How Great Were the Maya

In a recent post, Culture Cult author Roger Sandall uses some incidental passages from Jared Diamond's latest book, Collapse (sorry, having weird cut and past issues with Firefox so I'm not including the convoluted Amazon link), as a springboard to diss classical Maya civilization and compare it rather unfavorably to classical Greece.

Mr. Sandall's main point seems to be that for all the accomplished art and architecture the Maya left behind, precious little of value emerged from their time in the sun. The Maya leadership he describes as bloodthirsty chieftains mainly interested in war, wealth, and the appeasement of their gods, and Maya intellectual achievements are dismissed as astrology and numerology.

For the record, I am unfamiliar with Mr. Sandall's work and have no idea what his knowledge of Mayan civilization amounts to. From this essay, however, he seems very familiar with Greek civilization, less so with Mayan, making it difficult to take his dismissal seriously. He seems unaware that all save three Mayan codices, representing the collective knowledge of millions of people over thousands of years, were burned by overzealous Spanish priests and conquistadores. This makes it hard to apply his Mind at Work standard to the Maya, as any record of a Mayan Socrates or Sophocles was long ago destroyed. It is true that what survived does not approach the level of thought found in classical Greece, but take any three random books from ancient Greece and you'd likely find little more.

It is also the case that Maya civilization was severely, violently repressed with the arrival of the Spanish conquistadores, both by means of cultural and physical violence and also by disease. Though it is true that most major Mayan cities were in ruins when Columbus arrived, there was still a thriving population that had by no means regressed to a stone-age level and still existed in a well-connected network of smaller towns and cities. As witnessed in the archaeological record of the Middle East, not all civilizations progress linearly from stone-age huts to world dominance. There are many stops, regressions, and revivals along the way, and as Mr. Diamond details in Collapse, the geography of the Yucatan made it difficult to support large populations even with modern agricultural techniques. Though the Greeks were invaded several times by the numerically superior Persians, they suffered no technological disadvantage (and in fact had technological and strategical advantages over the invading Persians) comparable to the Maya-Spain mismatch and also did not deal with ideologically fanatical occupiers in the Romans, as the Maya did with the Spaniards.

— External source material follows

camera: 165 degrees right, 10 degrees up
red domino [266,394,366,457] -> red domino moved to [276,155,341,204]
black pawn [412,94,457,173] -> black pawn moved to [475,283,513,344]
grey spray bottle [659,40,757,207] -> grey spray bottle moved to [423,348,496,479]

And as for Mr. Sandall's insinuation that the Greeks were less warlike and more high-minded and peaceful because Athens developed democracy? Please. As for the first claim, the Greek city-states were constantly at war with one another, much like the Maya, or at least were mutually hostile. As for the second claim, it is true that Athens gave birth to a fairer system than other governments of the time, but how much freedom really existed in a city where only adult men had the right to vote? This was a great step forward, sure, but I refuse to wax poetic about so imperfect and institution. And Socrates and Plato, two of Athens' more famous residents, advocated enlightened despotism, not democracy, as the ideal form of government.

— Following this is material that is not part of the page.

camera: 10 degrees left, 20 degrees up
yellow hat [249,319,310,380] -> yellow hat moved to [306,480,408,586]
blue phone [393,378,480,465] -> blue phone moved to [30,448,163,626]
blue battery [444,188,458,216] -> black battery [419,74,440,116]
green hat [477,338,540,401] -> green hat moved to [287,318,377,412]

I will not pretend that the classic Maya offered more of intellectual value to the human race than the Greeks. It is obviously not so, and Mr. Sandall is right in making this point. However, this is due to a specific set of historical circumstances having nothing to do with the intrinsic value of Mayan civilization. Had the tables been turned and had the Greeks suffered an invasion of technologically advanced, disease-bearing Aztec religious zealots who burned most of their literature and killed most of their citizens, I do not doubt that there would one day have been some New World version of Mr. Sandall publicly discounting Greece and Rome as having never produced much of lasting value.